[PASSAGE FOR REVIEW]:
Re: [PATCH][RFC v5] timekeeping: Ignore the bogus sleep time if pm_trace is enabled

From: Chen Yu
Date: Fri Sep 09 2016 - 01:30:04 EST


Hi,
On Mon, Sep 05, 2016 at 01:54:20AM -0600, Thomas Gleixner wrote:
> On Sun, 4 Sep 2016, Chen Yu wrote:
> > Hi Thomas, Rafael,
> > On Fri, Sep 02, 2016 at 09:26:51PM +0200, Thomas Gleixner wrote:
> > > On Wed, 31 Aug 2016, Rafael J. Wysocki wrote:
> > > > On Monday, August 29, 2016 12:40:39 AM Chen Yu wrote:
> > > > > +
> > > > > + /*
> > > > > + * Make rtc-based persistent clock unusable
> > > > > + * if pm_trace is enabled, only take effect
> > > > > + * for timekeeping_suspend/resume.
> > > > > + */
> > > > > + if (pm_trace_is_enabled() &&
> > > > > + x86_platform.get_wallclock == mach_get_cmos_time) {
> > > > > + ts->tv_sec = 0;
> > > > > + ts->tv_nsec = 0;
> > > > > + }
> > > >
> > > > I'm not sure about this. Looks hackish.
> > >
> > > Indeed. Can't you just keep track that pm_trace fiddled with the cmos clock
> > > and then discard the value either in the core or in mach_get_cmos_time()
> > The previous version is more straightforward, since
> > it ignored the bogus rtc in core. Would you please take
> > a glance at it too, thanks:
> > https://patchwork.kernel.org/patch/9287347/
>
> This is the same hackery just different:
>
> > +bool persistent_clock_is_usable(void)
> > +{
> > + /* Unusable if pm_trace is enabled. */
> > + return !((x86_platform.get_wallclock == mach_get_cmos_time) &&
> > + pm_trace_is_enabled());
> > +}
>
> I really have no idea why this is burried in x86 land. The pm_trace hackery
> issues mc146818_set_time() to fiddle with the RTC. So any implementation of
> this is affected.
OK, I've changed this patch according to this suggestion.

Previously I tried to deal with the case that x86 uses
RTC-CMOS as its presistent clock, not kvm_clock, nor
other get_wallclock, and this seems only be related to x86.
So this piece of code looks hackish.
>
> So that very piece of pmtrace code should keep track of the wreckage it did
> to the RTC and provide the fact to the core timekeeping code which can then
> skip the update.
>
OK. I've moved most of the logic into the pm_trace component,
Once the mc146818_set_time has modified the RTC by pm_trace,
related flags will be set which indicates the unusable of RTC.
And timekeeping system is able to query these flags to decide whether
it should inject the sleep time. (We tried to make this patch as
simple as possible, but it looks like we have to deal with persistent
clock for x86, which makes this patch a little more complicated).

[DATA SHOWN]:
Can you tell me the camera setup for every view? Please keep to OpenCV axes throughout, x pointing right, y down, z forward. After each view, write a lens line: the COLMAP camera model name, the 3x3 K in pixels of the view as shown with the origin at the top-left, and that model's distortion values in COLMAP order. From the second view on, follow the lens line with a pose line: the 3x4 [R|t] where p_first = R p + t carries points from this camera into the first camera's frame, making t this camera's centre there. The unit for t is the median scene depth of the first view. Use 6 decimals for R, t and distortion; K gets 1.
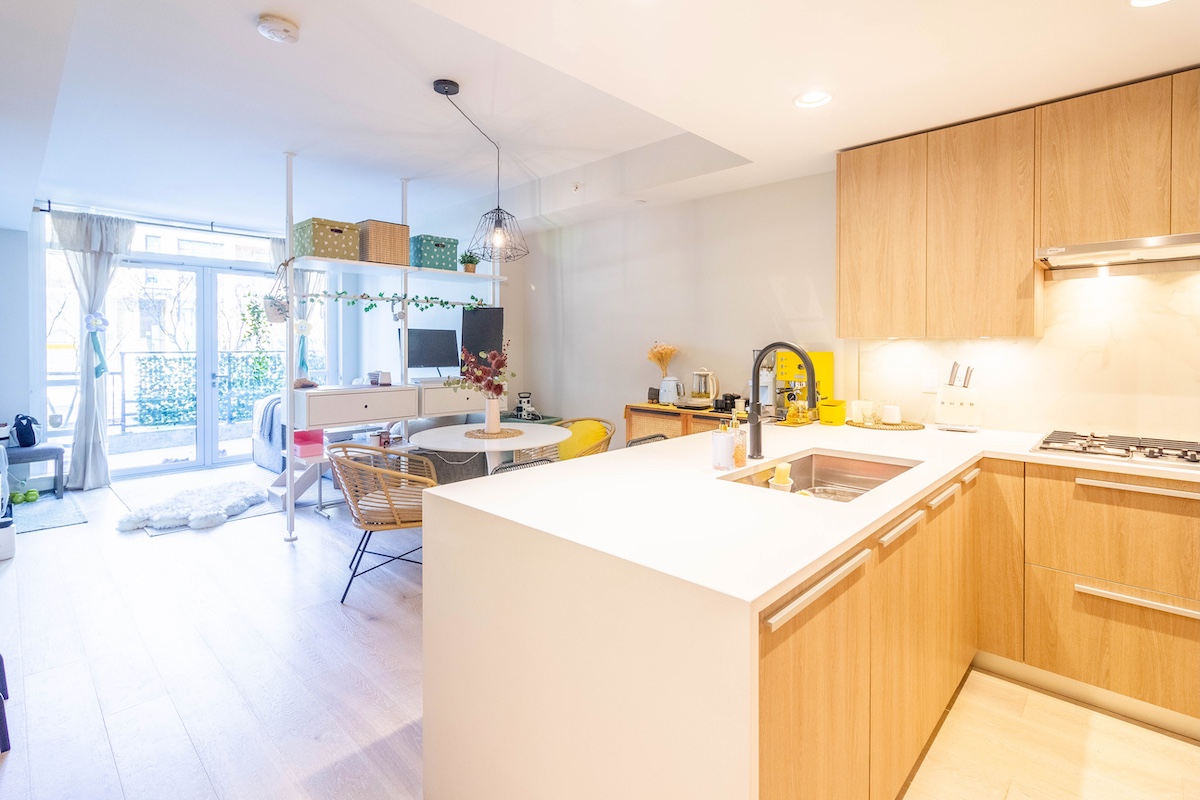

[WORK TO COMPLETE]:
**a)** Reproduce the pm_trace timekeeping patch thread word for word between "So this piece" and "skip the update.", inclusive.
**b)** Pick up the pm_trace timekeeping patch thread where it stops and write its next lines.

[EXERCISE RESPONSES]:
**a)**
So this piece of code looks hackish.
>
> So that very piece of pmtrace code should keep track of the wreckage it did
> to the RTC and provide the fact to the core timekeeping code which can then
> skip the update.

**b)**
Here's the trial version of it, any suggestion would be appreciated:



Index: linux/drivers/base/power/trace.c
===================================================================
--- linux.orig/drivers/base/power/trace.c
+++ linux/drivers/base/power/trace.c
@@ -75,6 +75,27 @@
#define DEVSEED (7919)

static unsigned int dev_hash_value;
+unsigned int timekeeping_tainted;
+
+/* Is the persistent clock effected by pm_trace? */
+int __weak arch_pm_trace_taint_pclock(void)
+{
+ return 0;
+}
+
+void pm_trace_untaint_timekeeping(void)
+{
+ timekeeping_tainted = 0;
+}
+
+void pm_trace_taint_timekeeping(void)
+{
+ if (pm_trace_is_enabled()) {
+ timekeeping_tainted |= TIMEKEEPING_RTC_TAINTED;
+ if (arch_pm_trace_taint_pclock())
+ timekeeping_tainted |= TIMEKEEPING_PERSISTENT_CLOCK_TAINTED;
+ }
+}

static int set_magic_time(unsigned int user, unsigned int file, unsigned int device)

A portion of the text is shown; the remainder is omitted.